Надежда Александрова своей «заклятой подруге» смертельно завидовала, люто ее ненавидела и мечтала когда-нибудь занять Алкино место. Еще бы — крашенная перекисью и завитая как баран дура начинала когда-то с должности пионервожатой и навсегда сохранила те замашки. Но пионервожатая была с изюминкой, во всяком случае, когда очередной начальник брал ее с собой на какой-нибудь загородный семинар, дело всегда кончалось повышением. Ума в ней не было ни на грамм, зато блядовитость сочилась из каждой поры, и вот новый мэр, бывший директор завода пенсионного возраста, наконец сделал ее своей заместительницей. Сделал бы и женой, но боялся, что громкий развод помешает его карьере. Но и без официального статуса бывшая пионервожатая не могла жаловаться на судьбу.

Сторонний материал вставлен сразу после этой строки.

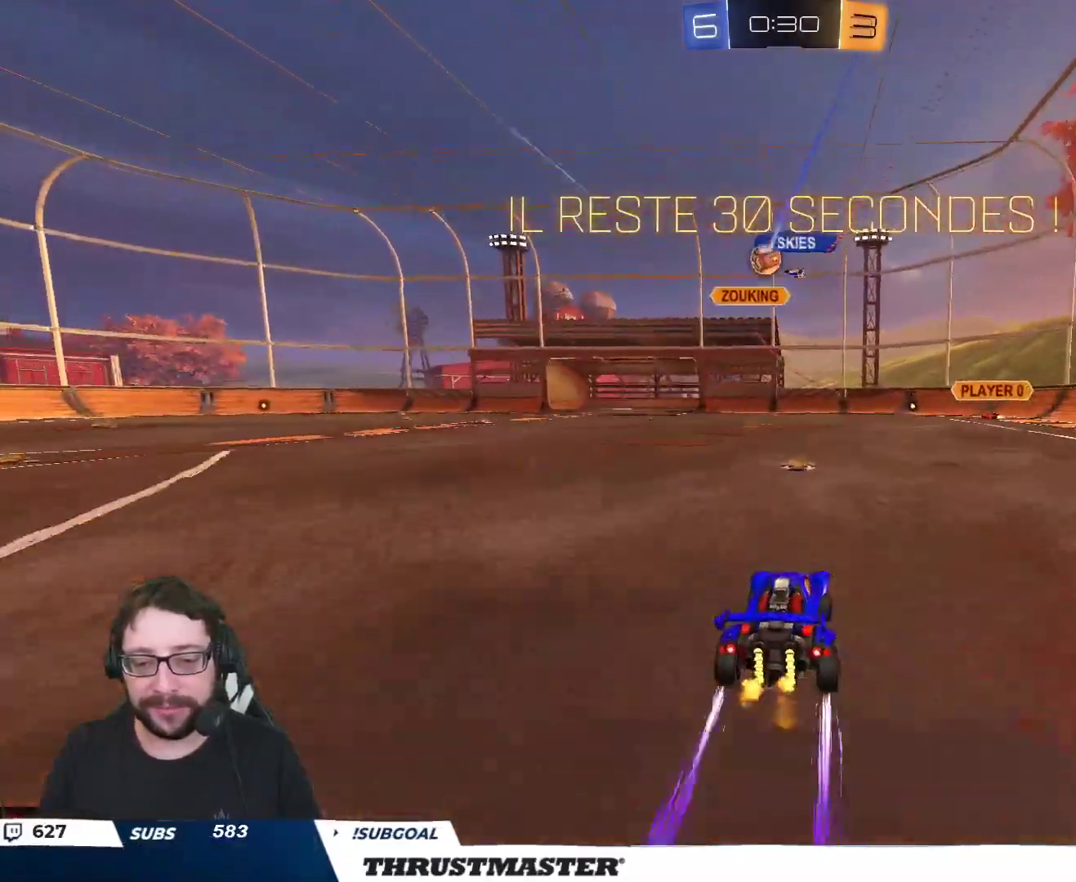
{"buttons": [], "left_stick": "down", "right_stick": "center", "events": [[400, "left_stick", "down-right"], [450, "left_stick", "down"]]}
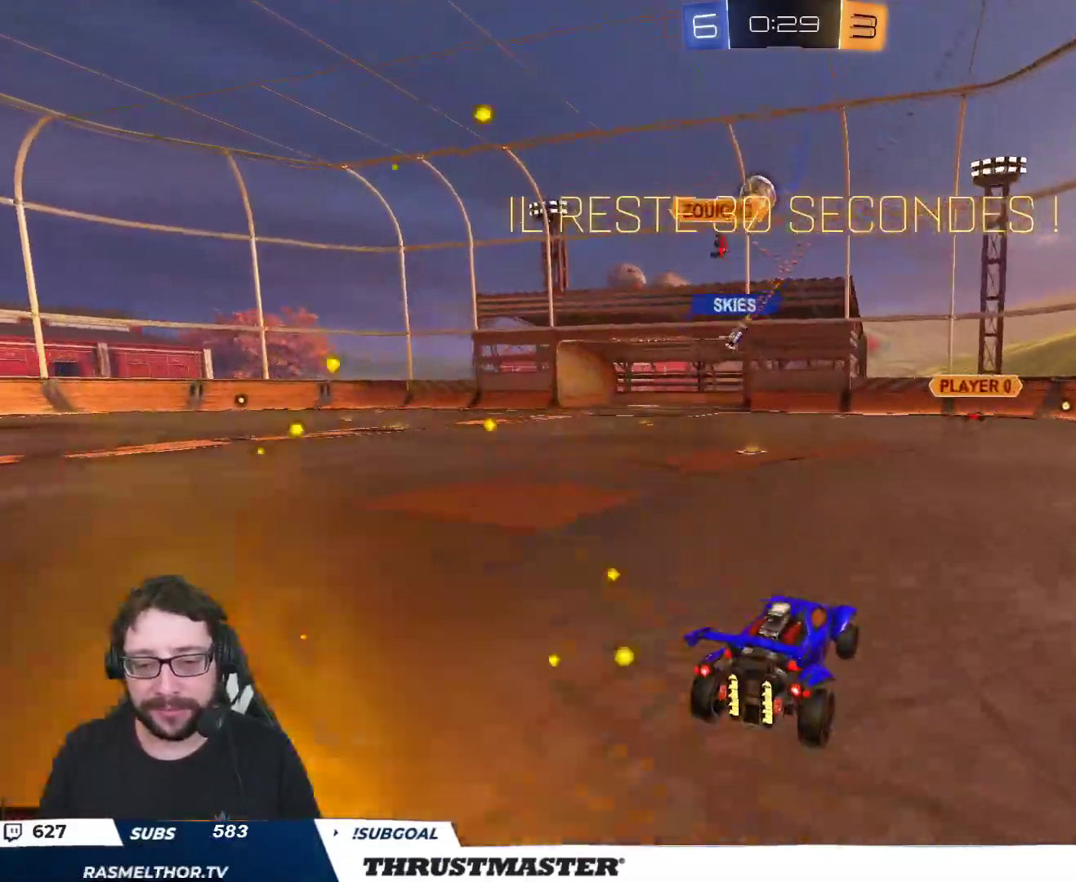
{"buttons": ["R2"], "left_stick": "up-left", "right_stick": "center", "events": [[17, "left_stick", "down-left"], [133, "R2", "down"], [167, "left_stick", "up-left"]]}
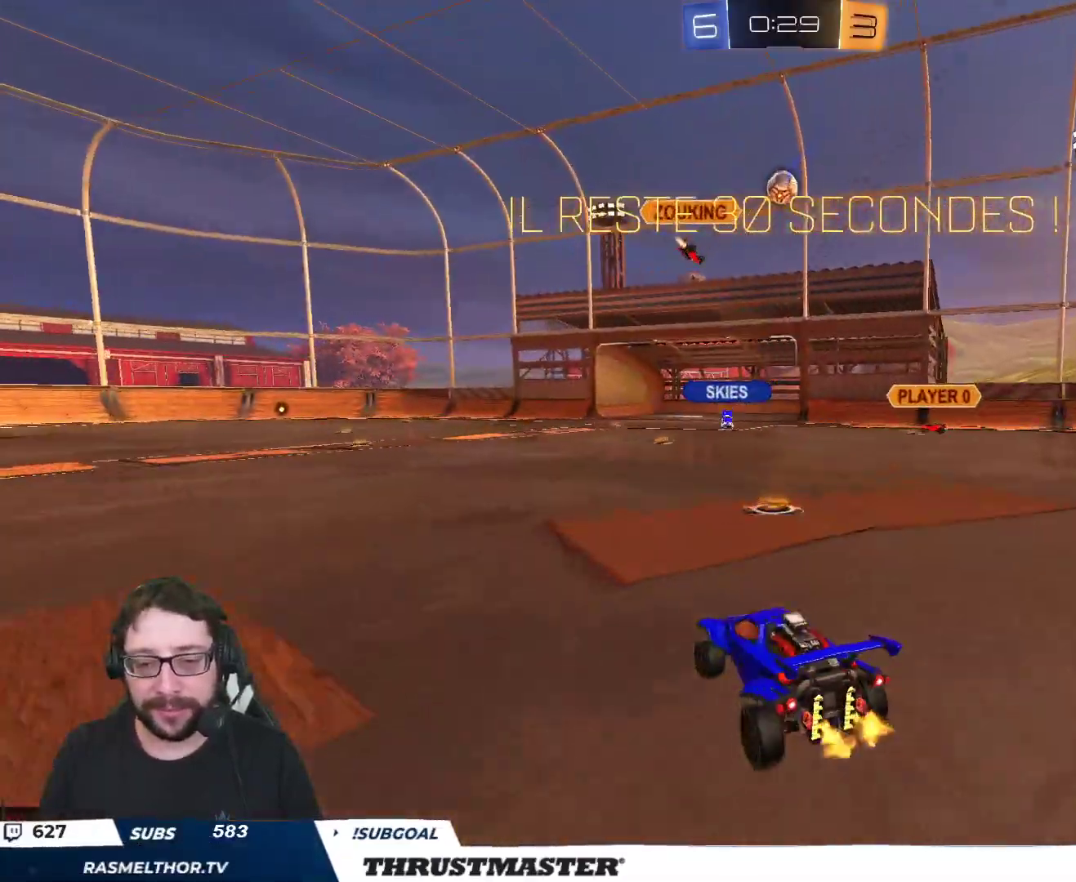
{"buttons": ["R2"], "left_stick": "center", "right_stick": "center", "events": [[267, "left_stick", "center"]]}
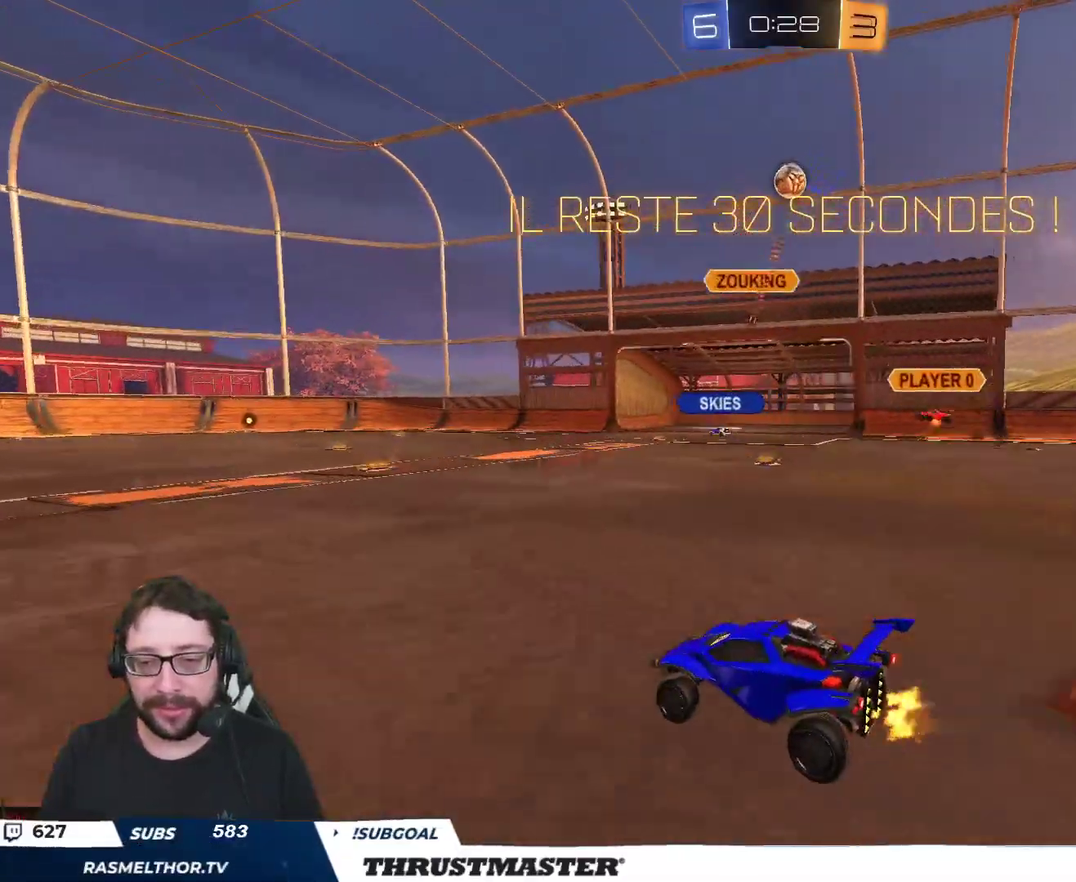
{"buttons": ["R2"], "left_stick": "up-left", "right_stick": "center", "events": [[33, "R2", "up"], [117, "left_stick", "right"], [267, "left_stick", "down"], [367, "R2", "down"], [367, "left_stick", "left"], [417, "left_stick", "up-left"]]}
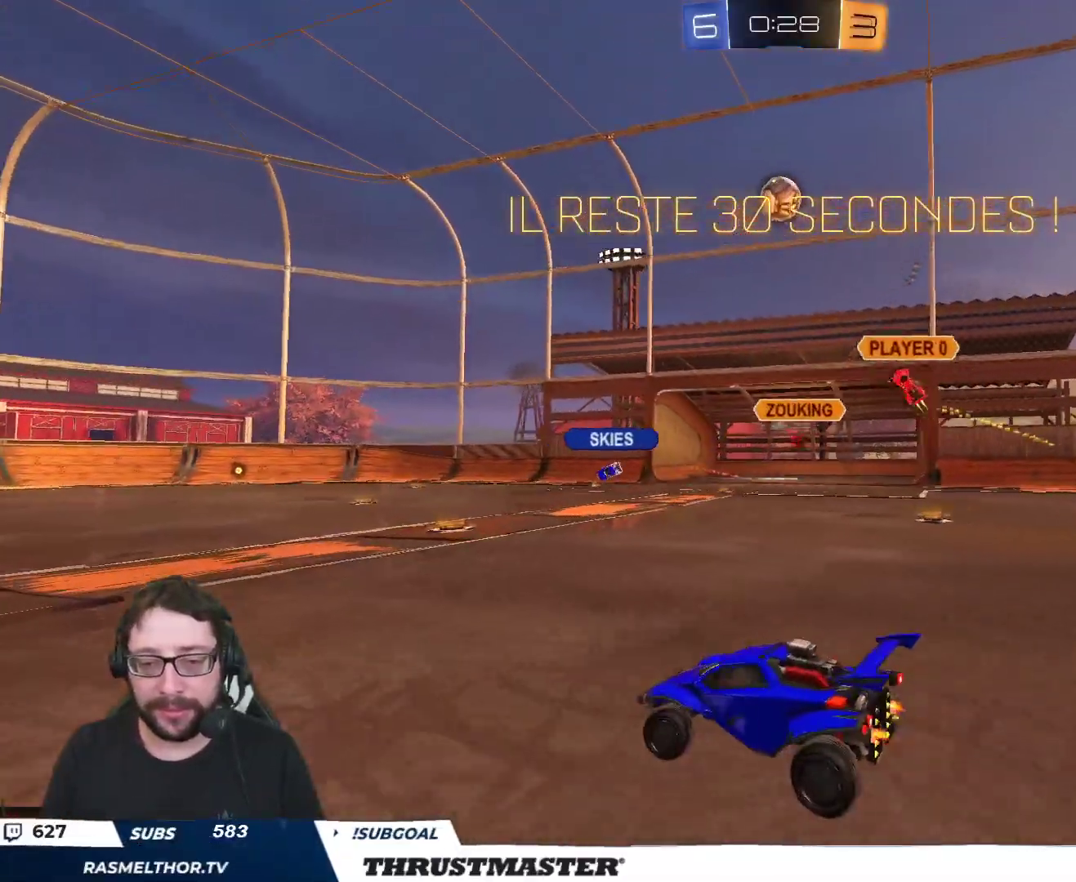
{"buttons": ["R2"], "left_stick": "up", "right_stick": "center", "events": [[300, "left_stick", "up"]]}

А особую радость ей доставляла зависть подруг и знакомых, особенно Надежды Александровны. Она держала эту директрису школы с замашками начальника департамента на коротком поводке — позвонить раз в полгода, спросить, как дела, посочувствовать, что-то туманно пообещать… И потом веселиться, глядя, как скачет перед ней гордая Надька, которая в институте смеялась ей в лицо и старалась унизить при всей группе, особенно при парнях. Еще бы — сама Надька и в юности была похожа на помесь красного комдива с борзой собакой…

— Вы ошибаетесь, Надежда Александровна… — Светлана смотрела прямо в глаза начальницы. Неоконченный разговор с Сергеем придал ей сил, заставил поверить, что кругом есть нормальные люди и она не обречена провести всю жизнь в клетке со змеями. — Моя работа школьного библиотекаря мне нравится, и я с ней прекрасно справляюсь. А вот работать под вашим руководством мне действительно неприятно. Но тут пока ничего не поделаешь. Приходится терпеть…

— Что? Приходится терпеть?! Да как ты смеешь, мерзавка! Я сегодня же тебя уволю!

— Я не помню, когда мы с вами переходили на ты. А уволить меня не так-то просто, для этого недостаточно только вашего самодурства, нужны еще юридические основания. Но вполне вероятно, что в скором времени я сама отсюда уйду. Сообщив вам на прощание, что мне вас очень жалко. Вы страшно несчастная женщина, которая никому не нужна. Вы приходите на работу первой и уходите последней, потому что вас никто не ждет дома. Издеваетесь над нами, потому что всю жизнь сами терпели унижение от начальства. Глумитесь над ребятами, потому что тащитесь от чувства собственной безнаказанности. Вы — чудовище, Надежда Александровна, моральный урод. Всего вам доброго…

С этими словами Светлана вышла из кабинета, а Надежда Александровна осталась сидеть за столом, приоткрыв рот и уставившись перед собой невидящим взглядом.